Enttäuschung über bzw. bittere Erfahrung der großen Kluft zwischen dem erworbenen theoretischen Wissen und den tatsächlichen Anwendungsmöglichkeiten in der [Berufs]praxis. (Duden)

Dieses Schicksal ereilt jährlich viele Absolventen, wenn sie frisch in das Berufsleben einsteigen. So zumindest dachte ich bisher, und so hatte ich es damals erlebt. Diese Woche lernte ich eine neue Perspektive kennen.

Ich hatte bei einem meiner Kunden, einem weltweit tätigen Konzern, einen Termin mit einer Praktikantin, um ihr den Einstieg in das Redaktionssystem einer Portalplattform zu erleichtern.

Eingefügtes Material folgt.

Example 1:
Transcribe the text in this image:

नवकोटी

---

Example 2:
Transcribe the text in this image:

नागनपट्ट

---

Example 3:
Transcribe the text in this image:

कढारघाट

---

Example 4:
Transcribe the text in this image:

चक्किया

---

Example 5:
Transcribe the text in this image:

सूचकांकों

Eine ihrer Aufgaben war es, eine Broschüre auf einer bereits bestehenden Webseite zu hinterlegen. Technisch kein Problem – allerdings fehlte die Broschüre. Diese befand sich noch in der Abstimmung, was in einem Konzern (insbesondere zur Urlaubszeit) lange dauern kann. „Ich werde von jedem Ansprechpartner an einen weiteren Ansprechpartner verwiesen, und der hat entweder keine Zeit oder ist im Urlaub“, entschuldigte sie sich. Ich versuchte sie zu beruhigen: „Das ist ganz normal in einem Unternehmen dieser Größenordnung. Wenn Sie einige Zeit hier gearbeitet haben, dann werden Sie das nicht mehr als Problem empfinden.“ Darauf antwortete sie: „Ich kenne das bereits – genau so war es bei uns an der Hochschule.“ Ich war verblüfft: auch ich hatte in meiner Studienzeit manchmal über die Bürokratie an der Uni geschimpft. Hätte ich diese Erfahrung auf meinen ersten Arbeitgeber übertragen, dann wäre mir eventuell der Praxisschock erspart geblieben.

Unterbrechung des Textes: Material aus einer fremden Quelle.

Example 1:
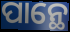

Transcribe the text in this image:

ପାନ୍ଥେ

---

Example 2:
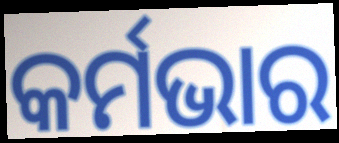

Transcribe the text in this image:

କର୍ମଭାର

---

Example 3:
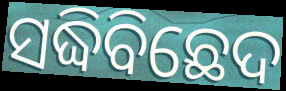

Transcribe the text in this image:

ସଦ୍ଧିବିଛେଦ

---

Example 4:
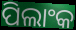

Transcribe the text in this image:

ପିଲାଂକ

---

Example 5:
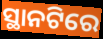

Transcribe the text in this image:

ସ୍ଥାନଟିରେ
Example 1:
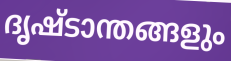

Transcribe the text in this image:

ദൃഷ്ടാന്തങ്ങളും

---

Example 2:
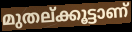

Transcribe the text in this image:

മുതല്ക്കൂട്ടാണ്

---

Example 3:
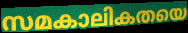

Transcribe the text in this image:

സമകാലികതയെ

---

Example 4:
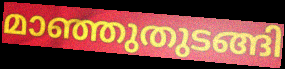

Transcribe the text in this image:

Aber ganz so einfach ist es dann doch nicht mit den Parallelen zwischen Uni und Unternehmen. Je länger ich darüber nachdenke, desto differenzierter ist mein Bild von der Bürokratie in der Hochschule. Die spürte ich vor allem im organisatorischen Rahmen, beispielsweise in der fehlenden Transparenz bei Kursbelegungen, Klausuren und Prüfungsvoraussetzungen und der ewigen Suche nach Ansprechpartnern. Den Bereich der Forschung hingegen erlebte ich in meinem Studiengang als offen und zielgerichtet. Den bürokratischen Anteil der Forschung erledigten die Assistenten und studentischen Hilfskräfte – dadurch wurde ich als „normaler“ Student bestmöglich entlastet.

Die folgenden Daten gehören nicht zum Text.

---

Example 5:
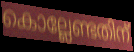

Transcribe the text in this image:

കൊല്ലേണ്ടതിന്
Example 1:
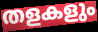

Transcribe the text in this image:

തളകളും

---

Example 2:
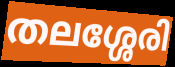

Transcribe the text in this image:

തലശ്ശേരി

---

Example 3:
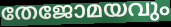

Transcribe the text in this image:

തേജോമയവും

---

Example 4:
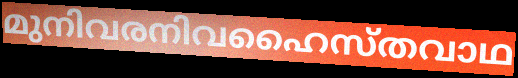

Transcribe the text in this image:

മുനിവരനിവഹൈസ്തവാഥ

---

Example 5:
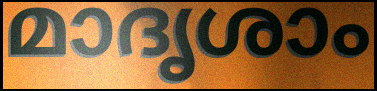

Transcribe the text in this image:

മാദൃശാം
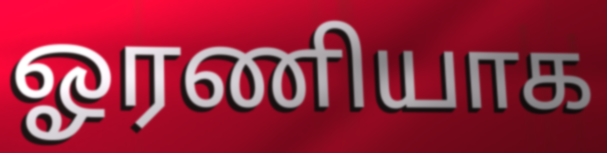
ஓரணியாக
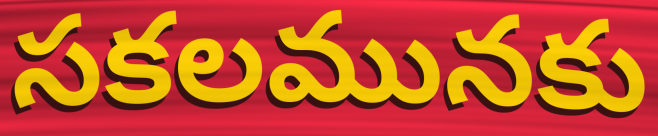
సకలమునకు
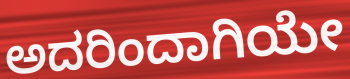
ಅದರಿಂದಾಗಿಯೇ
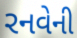
રનવેની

In vielen Unternehmen gelingt diese Trennung von freiem Arbeiten und Bürokratie höchst selten. Es fehlt zudem an Menschen, die den Puffer zur bürokratischen Halbwelt bilden. Ich glaube sogar, dass das gut ist, weil somit jeder mit den organisatorischen Rahmenbedingungen umgehen muss. Das erzeugt Leidensdruck. Ist dieser hoch genug, dann birgt er Potenzial für Veränderungen und Innovationen, die oft eine Bürokratieabbau zur Folge haben. Die persönliche Betroffenheit ist meiner Meinung nach der stärkste Motivator für Veränderung. Deshalb soll Bürokratie erlebbar sein – für alle.

Zum Schluss ein Wort an alle Leserinnen und Leser, die an einer Hochschule arbeiten: bitte nehmen Sie diese neue Perspektive nicht zum Anlass, die Bürokratie in den Rang der idealen Vorbereitung aufs Berufsleben zu heben. Lehren und leben Sie stattdessen lieber das Prinzip der kontinuierlichen Verbesserung (Kaizen) und eine Kultur der Zusammenarbeit, damit wir in Zukunft in den Unternehmen mehr Demokratie und weniger Bürokratie wagen.